> THE PROBLEM:
Translate this sentence from the excerpt on biofilm mineral formation into Spanish: "We utilize microfluidic flow cell as a carrier to show images and processes of mineral formation resulting from biomineralization in order to present the spatial distribution of mineral deposit and influence on the biofilm structure by detaching cells."

:: DOCUMENT EXCERPT ::

Here, based on the rather mature research methods and experiments of Pseudomonas aeruginosa on microbiology, this study was aimed at developing a real time, in situ and nondestructive visual method to observe and reveal the processes of calcium carbonate biomineralization and mineral formation within P. aeruginosa biofilms and estimate the consequent variation of biofilms properties. We utilize microfluidic flow cell as a carrier to show images and processes of mineral formation resulting from biomineralization in order to present the spatial distribution of mineral deposit and influence on the biofilm structure by detaching cells.

:::
:: INPUT DATA ::

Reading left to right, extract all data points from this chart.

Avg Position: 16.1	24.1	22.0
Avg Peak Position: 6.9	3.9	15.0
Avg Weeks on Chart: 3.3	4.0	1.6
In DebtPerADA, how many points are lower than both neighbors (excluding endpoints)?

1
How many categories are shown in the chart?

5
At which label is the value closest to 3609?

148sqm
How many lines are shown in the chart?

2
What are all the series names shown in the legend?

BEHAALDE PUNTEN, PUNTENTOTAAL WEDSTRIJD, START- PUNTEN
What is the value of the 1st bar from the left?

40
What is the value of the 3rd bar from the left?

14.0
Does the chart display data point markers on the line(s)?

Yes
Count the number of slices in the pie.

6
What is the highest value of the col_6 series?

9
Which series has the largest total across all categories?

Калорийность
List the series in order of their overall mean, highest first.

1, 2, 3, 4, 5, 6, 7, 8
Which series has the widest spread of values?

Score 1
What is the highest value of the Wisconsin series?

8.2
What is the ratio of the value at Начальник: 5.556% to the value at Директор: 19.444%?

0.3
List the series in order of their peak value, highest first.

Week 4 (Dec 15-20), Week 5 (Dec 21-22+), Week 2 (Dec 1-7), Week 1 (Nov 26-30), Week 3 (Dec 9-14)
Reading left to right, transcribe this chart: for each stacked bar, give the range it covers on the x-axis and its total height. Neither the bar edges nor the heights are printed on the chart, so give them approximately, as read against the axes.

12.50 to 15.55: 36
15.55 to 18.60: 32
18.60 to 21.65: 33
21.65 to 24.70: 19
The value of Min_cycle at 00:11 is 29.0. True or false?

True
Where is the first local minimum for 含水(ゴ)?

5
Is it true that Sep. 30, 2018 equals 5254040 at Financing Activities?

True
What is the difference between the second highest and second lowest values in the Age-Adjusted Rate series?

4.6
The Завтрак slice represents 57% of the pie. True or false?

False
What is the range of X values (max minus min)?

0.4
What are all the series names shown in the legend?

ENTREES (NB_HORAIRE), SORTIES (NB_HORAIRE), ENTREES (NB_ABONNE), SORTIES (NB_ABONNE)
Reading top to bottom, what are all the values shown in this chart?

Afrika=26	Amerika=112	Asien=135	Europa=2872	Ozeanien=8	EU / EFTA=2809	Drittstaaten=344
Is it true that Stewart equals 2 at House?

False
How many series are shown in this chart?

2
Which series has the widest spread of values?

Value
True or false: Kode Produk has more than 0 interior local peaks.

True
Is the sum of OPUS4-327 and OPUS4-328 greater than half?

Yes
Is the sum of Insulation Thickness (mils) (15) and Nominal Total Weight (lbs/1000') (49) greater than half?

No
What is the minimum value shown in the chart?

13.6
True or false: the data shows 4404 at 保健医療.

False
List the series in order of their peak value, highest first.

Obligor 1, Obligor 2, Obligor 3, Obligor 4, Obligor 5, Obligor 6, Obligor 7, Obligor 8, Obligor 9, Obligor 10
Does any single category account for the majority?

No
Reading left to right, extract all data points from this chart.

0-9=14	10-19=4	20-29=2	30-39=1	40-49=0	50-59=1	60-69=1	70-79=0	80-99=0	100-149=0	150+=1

:::

> RESPONSE BOX:
Utilizamos una celda de flujo microfluídica como soporte para mostrar imágenes y procesos de la formación de minerales resultante de la biomineralización, con el fin de presentar la distribución espacial del depósito mineral y su influencia sobre la estructura de la biopelícula mediante el desprendimiento de células.